-- START OF Recorded data --

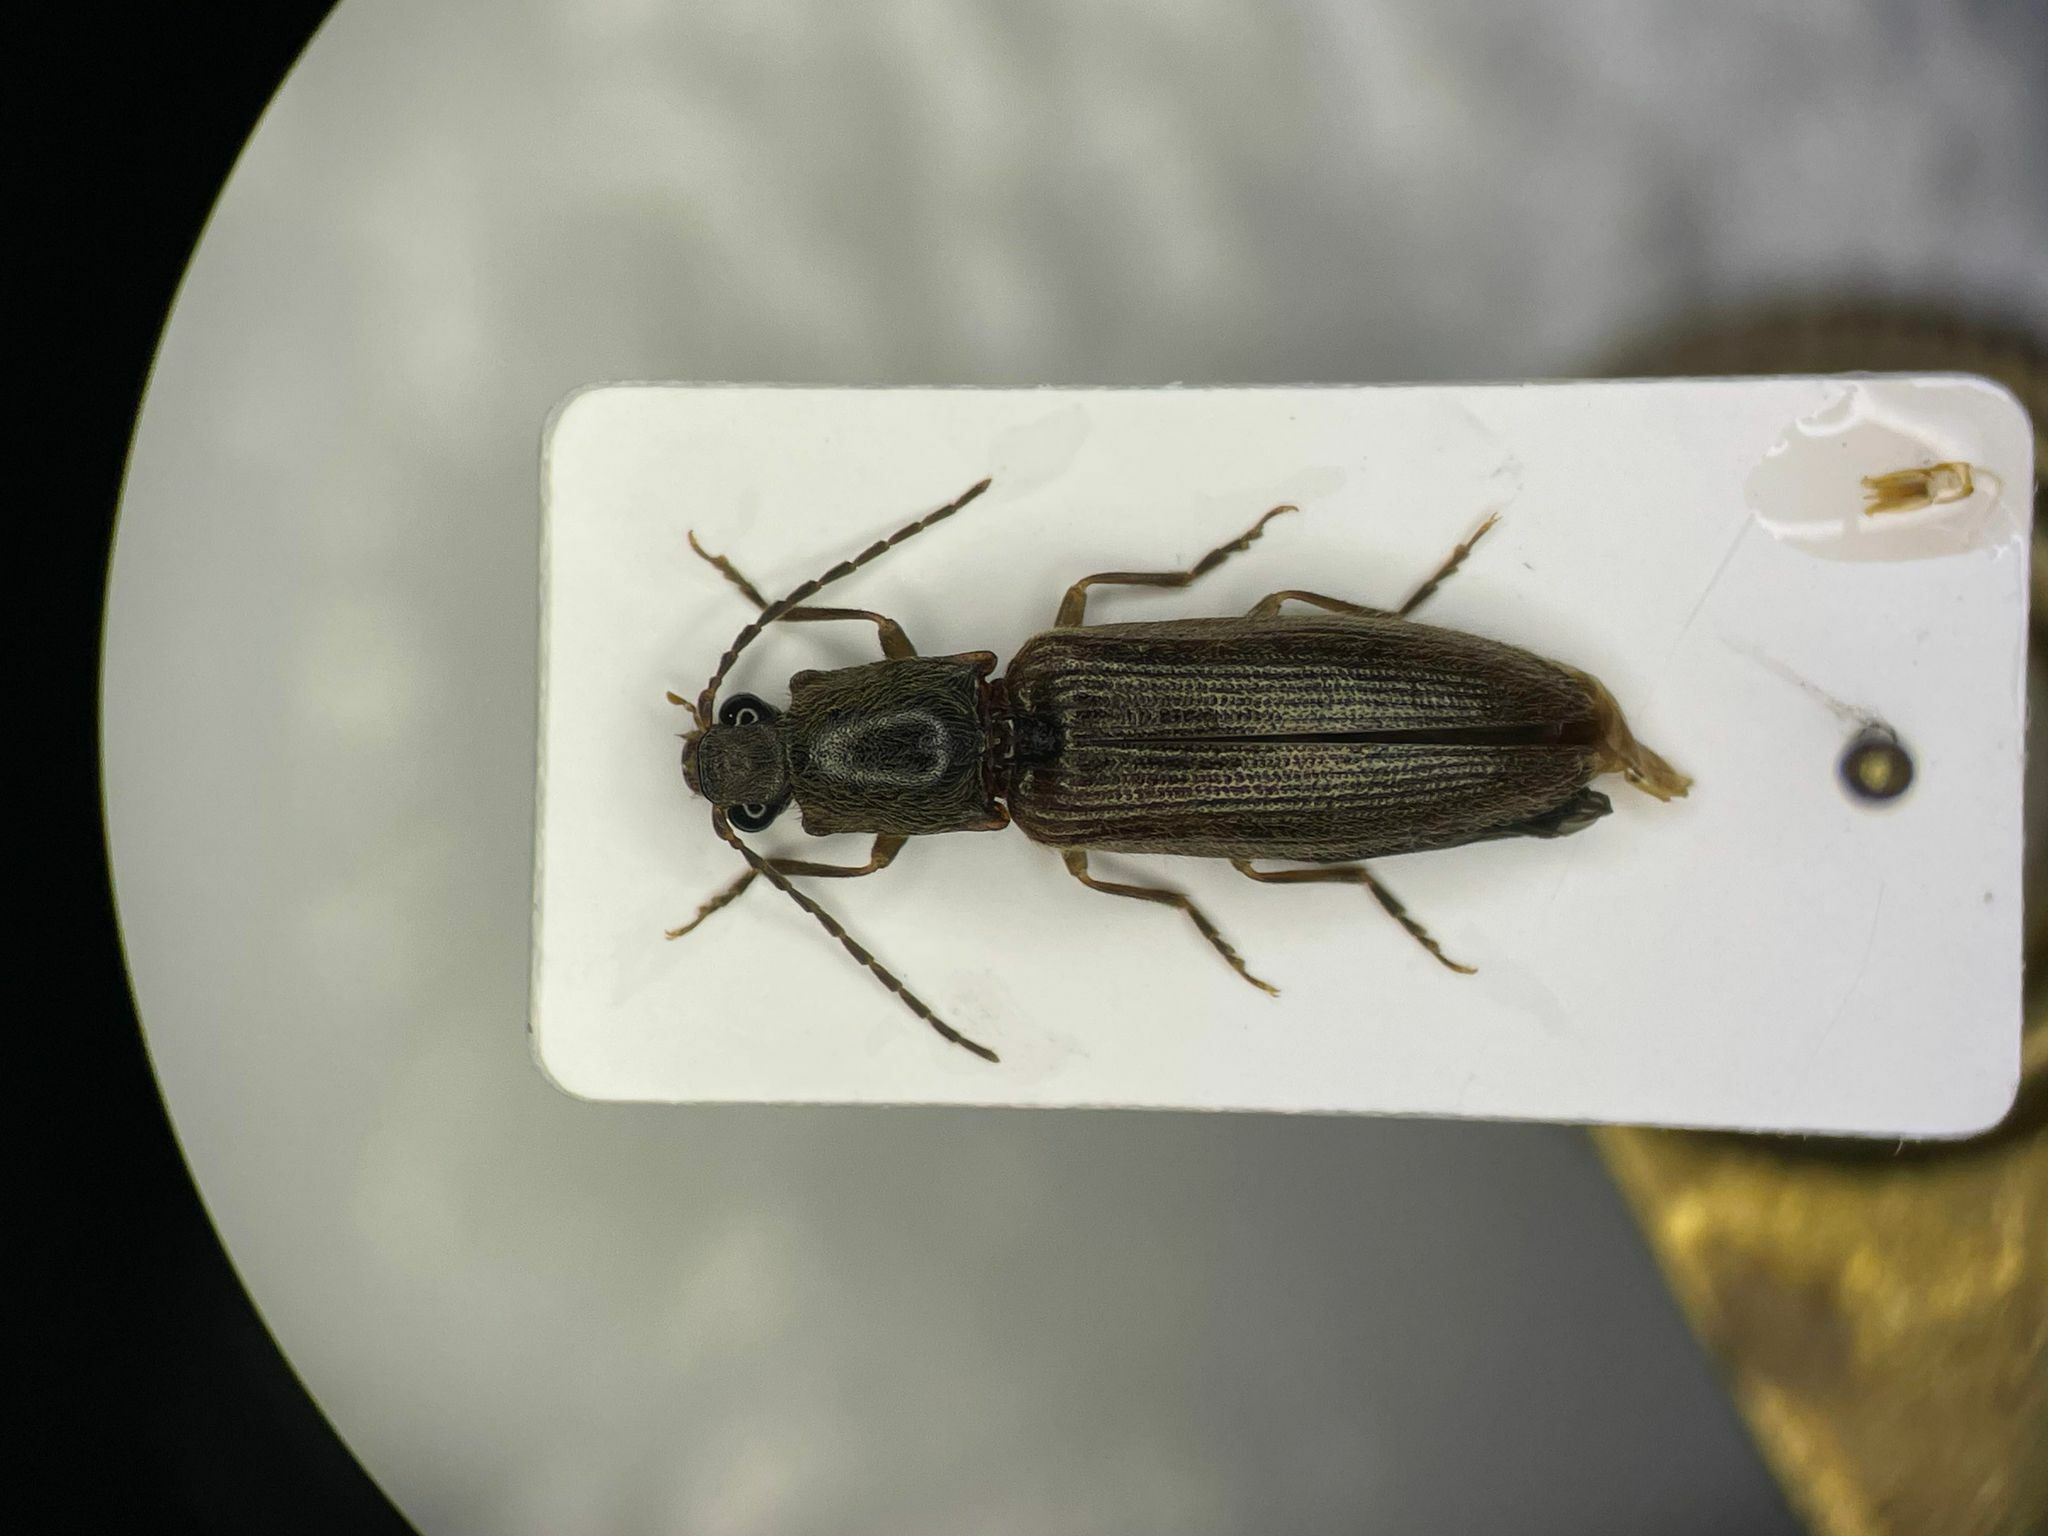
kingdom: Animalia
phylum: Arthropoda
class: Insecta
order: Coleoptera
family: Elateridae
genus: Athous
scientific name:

-- END OF Recorded data --

▶ [Task goal]:
Turn the lines from all the rows above into a Markdown table with two columns, Number and Line, one table row per line. Skip blank lines and leave out the pictures.

▶ [Output]:
| Number | Line |
|---|---|
| 1 | kingdom: Animalia |
| 2 | phylum: Arthropoda |
| 3 | class: Insecta |
| 4 | order: Coleoptera |
| 5 | family: Elateridae |
| 6 | genus: Athous |
| 7 | scientific name: |